- _Prompt 1_
Write out the passage of the pandas question from "I am trying" to "a specified number.", word for word.
- _Prompt 2_
Carry the forum post about filtering pandas describe output forward from the point where it ends.

- _Extracted text_
BEGIN

I am trying to limit the output returned by the describe output to a subset of only those records with a count great than or equal to any given number.
My dataframe is a subset of a larger one, and is defined as:
df = evaluations[['score','garden_id']]
When I run describe on this,
df.groupby('garden_id').describe()
I would like to filter the returned data to those records where count > a specified number.
My output looks like:
Out[39]:
score
garden_id
37254 count 6
mean 20
std 0
min 20
25% 20
50% 20
75% 20
max 20
37273 count 1
mean 17
std NaN
min 17
25% 17
50% 17
75% 17
max 17
37284 count 1
mean 19
std NaN
min 19
25% 19
50% 19
75% 19
max 19
37288 count 1
mean 11
std NaN
min 11
25% 11
50% 11
...

END

Stored data entries
BEGIN

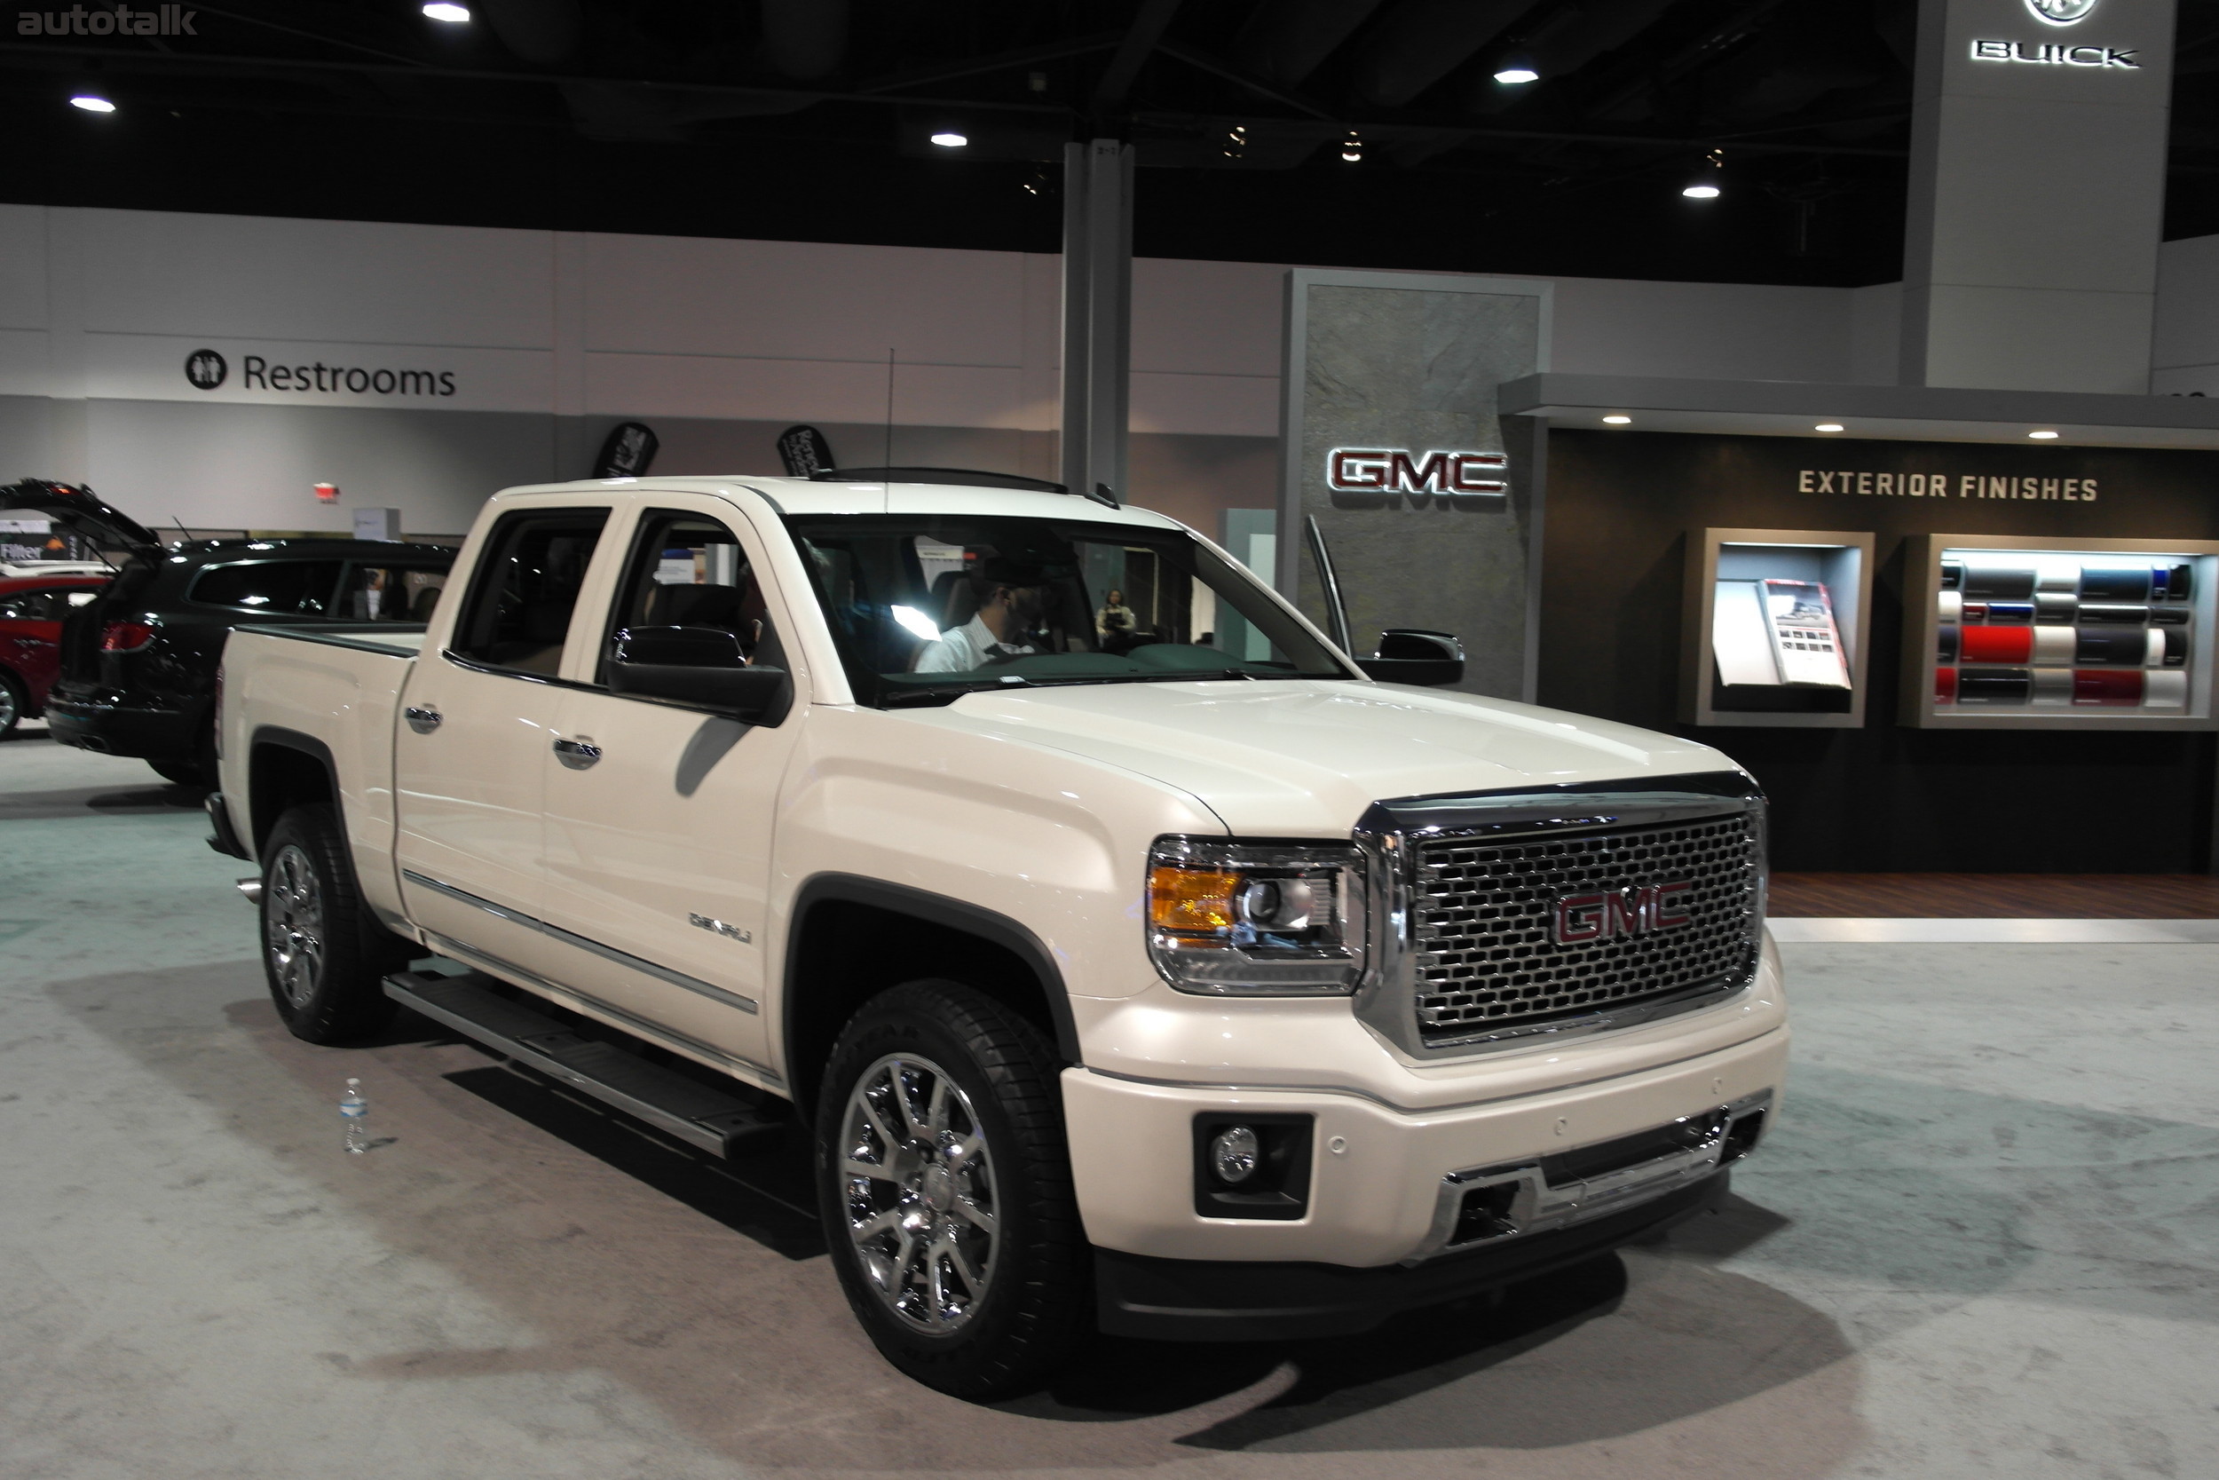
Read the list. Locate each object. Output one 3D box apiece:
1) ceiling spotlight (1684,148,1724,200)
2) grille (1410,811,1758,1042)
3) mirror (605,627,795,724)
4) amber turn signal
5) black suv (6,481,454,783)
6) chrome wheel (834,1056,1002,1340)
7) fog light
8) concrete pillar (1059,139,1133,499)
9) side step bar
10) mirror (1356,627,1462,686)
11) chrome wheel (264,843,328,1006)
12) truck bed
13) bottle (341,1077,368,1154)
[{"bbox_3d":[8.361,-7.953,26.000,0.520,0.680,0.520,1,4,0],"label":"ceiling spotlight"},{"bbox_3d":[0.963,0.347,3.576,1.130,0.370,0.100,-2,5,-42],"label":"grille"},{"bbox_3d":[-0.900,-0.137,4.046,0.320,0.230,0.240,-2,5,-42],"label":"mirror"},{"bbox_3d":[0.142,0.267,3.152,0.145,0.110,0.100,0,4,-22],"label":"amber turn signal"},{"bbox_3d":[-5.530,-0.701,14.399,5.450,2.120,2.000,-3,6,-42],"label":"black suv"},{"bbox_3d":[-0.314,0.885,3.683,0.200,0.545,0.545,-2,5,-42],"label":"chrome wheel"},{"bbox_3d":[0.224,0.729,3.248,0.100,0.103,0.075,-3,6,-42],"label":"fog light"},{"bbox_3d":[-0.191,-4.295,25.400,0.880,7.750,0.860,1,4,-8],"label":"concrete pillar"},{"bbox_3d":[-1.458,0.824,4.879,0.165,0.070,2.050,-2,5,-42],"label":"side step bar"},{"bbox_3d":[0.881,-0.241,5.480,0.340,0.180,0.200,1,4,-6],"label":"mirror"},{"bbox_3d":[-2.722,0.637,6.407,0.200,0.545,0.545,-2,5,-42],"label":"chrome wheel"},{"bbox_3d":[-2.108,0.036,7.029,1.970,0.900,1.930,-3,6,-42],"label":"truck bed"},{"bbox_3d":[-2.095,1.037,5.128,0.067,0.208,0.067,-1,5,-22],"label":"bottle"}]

END
BEGIN

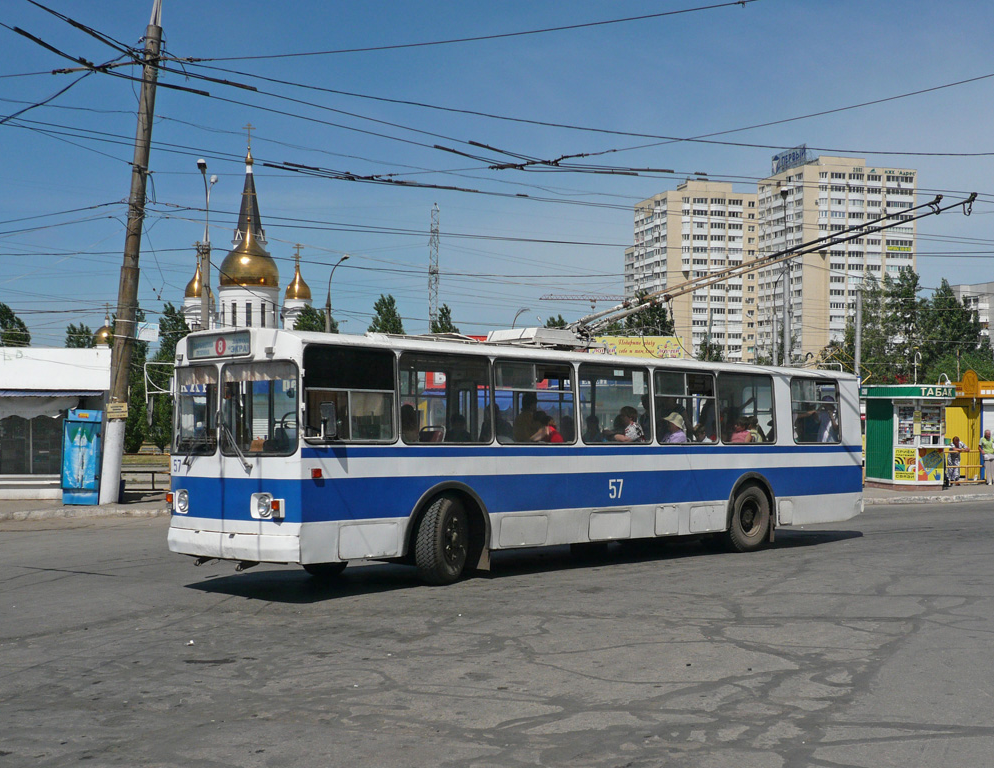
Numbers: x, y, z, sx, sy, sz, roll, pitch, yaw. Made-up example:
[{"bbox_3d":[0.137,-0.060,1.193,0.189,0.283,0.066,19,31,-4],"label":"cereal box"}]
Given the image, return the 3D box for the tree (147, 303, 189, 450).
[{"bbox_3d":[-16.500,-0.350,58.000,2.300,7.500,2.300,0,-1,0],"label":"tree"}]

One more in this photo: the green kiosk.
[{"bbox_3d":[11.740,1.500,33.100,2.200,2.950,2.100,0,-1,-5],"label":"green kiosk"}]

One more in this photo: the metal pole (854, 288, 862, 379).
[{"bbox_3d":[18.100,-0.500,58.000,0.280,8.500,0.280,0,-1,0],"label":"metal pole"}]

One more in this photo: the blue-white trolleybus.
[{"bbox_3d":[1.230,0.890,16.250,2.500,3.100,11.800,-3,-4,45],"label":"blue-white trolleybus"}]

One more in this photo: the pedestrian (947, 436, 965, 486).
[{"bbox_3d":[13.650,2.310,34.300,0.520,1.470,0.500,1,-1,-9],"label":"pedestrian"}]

END
BEGIN

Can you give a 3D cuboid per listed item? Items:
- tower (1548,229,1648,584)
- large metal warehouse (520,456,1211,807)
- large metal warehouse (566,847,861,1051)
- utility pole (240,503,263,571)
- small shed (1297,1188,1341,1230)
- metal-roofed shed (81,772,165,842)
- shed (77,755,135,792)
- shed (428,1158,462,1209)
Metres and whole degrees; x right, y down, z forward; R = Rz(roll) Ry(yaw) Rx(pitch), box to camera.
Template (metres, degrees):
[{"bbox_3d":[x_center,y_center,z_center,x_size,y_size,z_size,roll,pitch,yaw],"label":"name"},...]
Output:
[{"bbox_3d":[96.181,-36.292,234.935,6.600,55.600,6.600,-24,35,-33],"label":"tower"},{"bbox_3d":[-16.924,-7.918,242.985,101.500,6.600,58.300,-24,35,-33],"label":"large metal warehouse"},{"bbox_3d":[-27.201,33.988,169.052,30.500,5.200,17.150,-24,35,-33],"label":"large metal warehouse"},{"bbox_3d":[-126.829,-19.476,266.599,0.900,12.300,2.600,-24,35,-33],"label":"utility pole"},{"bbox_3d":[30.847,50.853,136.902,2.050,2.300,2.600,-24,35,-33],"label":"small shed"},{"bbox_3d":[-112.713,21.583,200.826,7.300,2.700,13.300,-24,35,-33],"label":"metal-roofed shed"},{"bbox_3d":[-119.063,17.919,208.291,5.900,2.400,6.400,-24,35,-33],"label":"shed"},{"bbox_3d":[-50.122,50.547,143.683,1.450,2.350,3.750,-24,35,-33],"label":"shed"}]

END

- _Task response 1_
I am trying to limit the output returned by the describe output to a subset of only those records with a count great than or equal to any given number.
My dataframe is a subset of a larger one, and is defined as:
df = evaluations[['score','garden_id']]
When I run describe on this,
df.groupby('garden_id').describe()
I would like to filter the returned data to those records where count > a specified number.

- _Task response 2_
I was going to try modifying something like: modify-output-from-python-pandas-describe, but I only get this:
Out[40]:
Empty DataFrame
Columns: [score]
Index: []
when I run df.groupby('garden_id').describe().loc[['count']]
I did try newframe = df.groupby('garden_id').describe().count() > 3, but I get a mask showing which records are true and which false, so not really sure how to use this, either.
Is there a way I can filter out desired records directly using the describe method without having to deal with data masking, etc.?